New measures expected as high-tech, manufacturing sectors prove attractive
China is expected to launch more measures to enhance the confidence of foreign investors, especially in high-end and manufacturing industries, according to experts and business leaders.
Those measures will expand high-level opening-up, improve the business environment and increase policy certainty and consistency in order to facilitate the development of foreign investors in the world's second-largest economy, they said.
Latest data from the Ministry of Commerce showed on Monday that the actual use of foreign capital on the Chinese mainland reached 127.69 billion yuan ($18.61 billion) in January, up 14.5 percent from a year earlier.
The nation's manufacturing and high-tech sectors proved to be highly attractive to foreign investors, with actual use of foreign capital increasing respectively by 40.4 percent and 62.8 percent year-on-year.
"Against rising protectionism and some countries' efforts to exclude China from global industrial and supply chains, China is expected to boost the confidence of foreign investors through concrete measures to sustain existing investments and attract new investments," said Zhang Yansheng, chief researcher at the China Center for International Economic Exchanges.

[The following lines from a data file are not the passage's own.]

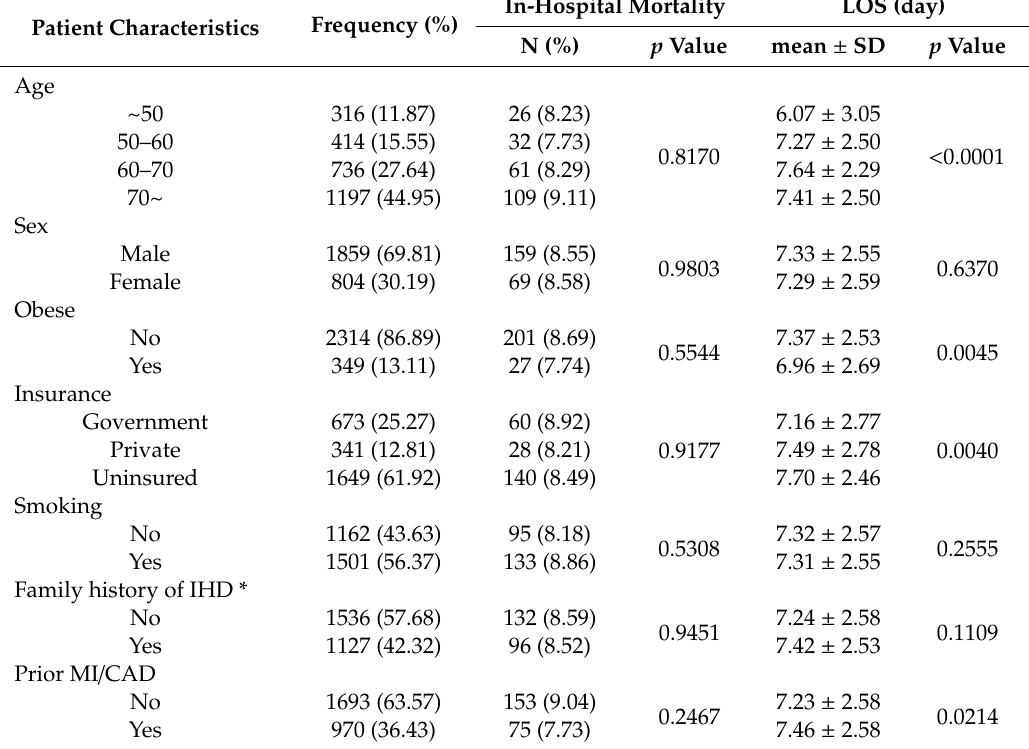
Table 1. Univariate relationship between patient characteristics and outcome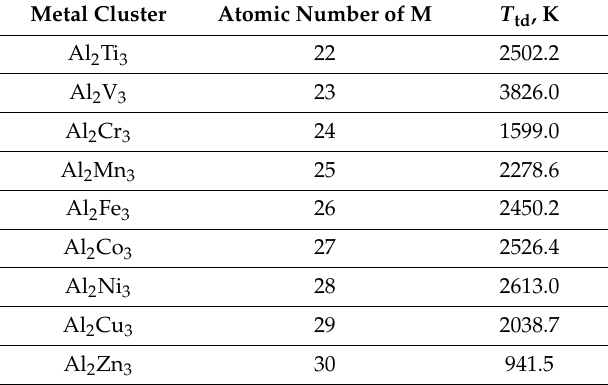
Table 7. Thermal destruction onset temperatures ( Ttd ) for energetically most stable Al2M3 metal clusters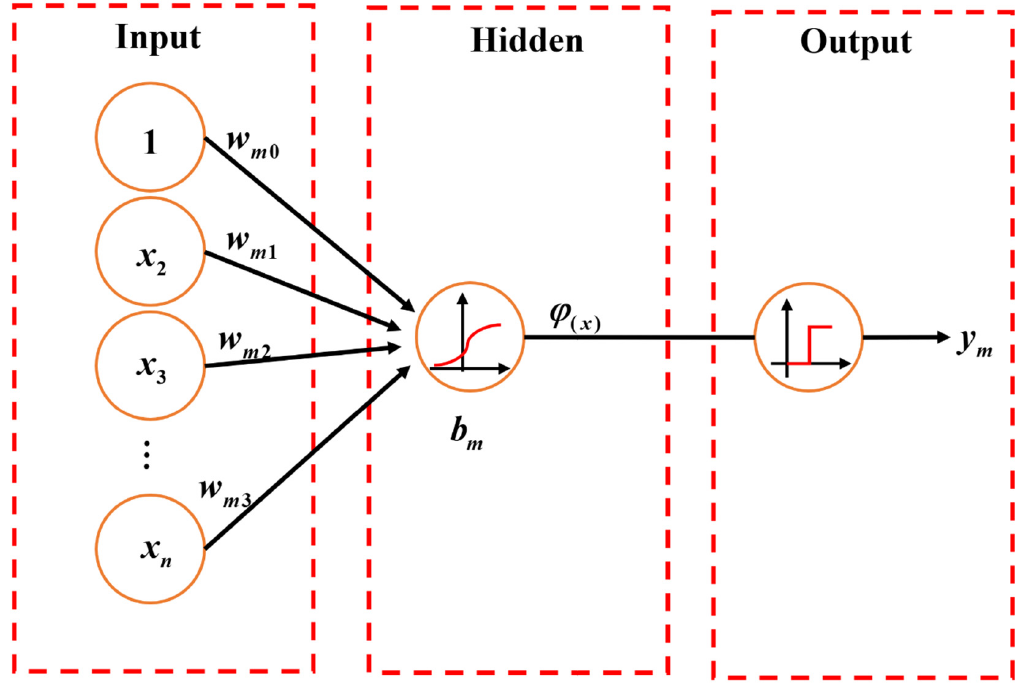
Figure 4. Architecture of ANN.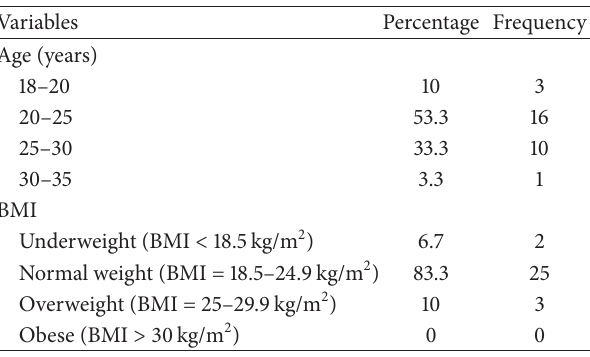
Table 3: Baseline characteristics of participants.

China has vowed to establish a market-oriented and law-based business environment that meets international standards, he said, adding that the country is expected to continuously improve its business climate with more high-standard opening-up measures, as well as predictable and consistent policies.

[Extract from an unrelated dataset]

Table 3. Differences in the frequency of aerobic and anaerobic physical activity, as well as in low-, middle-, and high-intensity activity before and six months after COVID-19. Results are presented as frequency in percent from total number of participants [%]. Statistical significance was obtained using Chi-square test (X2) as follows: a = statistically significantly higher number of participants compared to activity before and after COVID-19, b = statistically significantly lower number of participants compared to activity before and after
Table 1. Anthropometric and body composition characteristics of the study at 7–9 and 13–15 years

In a recent inspection tour related to foreign investment in Qingdao and Yantai in Shandong province, Commerce Minister Wang Wentao said that China always welcomes foreign investors to expand their investment in China and participate in the establishment of the new dual-circulation development pattern. The new dual-circulation development pattern takes the domestic market as mainstay while letting the domestic and foreign markets reinforce each other.
Through that, foreign investors will join hands with China to safeguard the stability and resilience of global industrial and supply chains while achieving greater development, he said.
As many international institutions have recently raised their forecasts for China's economic growth this year, Zhou Mi, a senior researcher at the Chinese Academy of International Trade and Economic Cooperation, said that foreign investors want to play a greater role in the nation's industrial and supply chains, in order to seize sustainable growth opportunities in the Chinese market and share China's development dividends.
"China will likely strengthen development coordination among different regions to foster a more enabling and unified domestic market for foreign companies to expand their businesses, enjoy better intellectual property protection, and build up innovation and development momentum," he said.
"China is also expected to strengthen supplies of production factors for industrial upgrading and reduce the impact of external uncertainties on business operations in China," he added.
Experts and government officials also said that high-quality foreign direct investment in China will enhance the interplay between domestic and external economic circulation, accelerating the establishment of dual-circulation development and benefiting the Chinese and global economies.
"Thanks to its enormous domestic market and openness to international markets, China has formed many advantages for economic growth, such as its strong capacity for innovation and its resilience," said Zhao Peng, an official of the Office of the Central Committee for Financial and Economic Affairs.
"The country has the world's largest and most comprehensive manufacturing system, a strong supply capacity to meet diversified international and domestic demand, an industrial ecosystem featuring a strong capacity for innovation and a relatively stable macroeconomic performance," he said, adding that this creates a good industrial and market environment for foreign investment in China.
Foreign enterprises are also eager to tap the potential of China's market and its resilient industrial and supply chains.
For example, US-based Agilent Technologies Inc, which is engaged in life sciences, diagnostics and applied chemicals, invested $20 million in the recent expansion of several production lines for high-end analytical instruments in China.
"We feel especially encouraged that China will continue to expand high-standard opening-up, including in the fields of high-tech, energy conservation and environmental protection, in which the company has deep roots," said Yang Ting, vice-president of Agilent and general manager of Greater China Sales.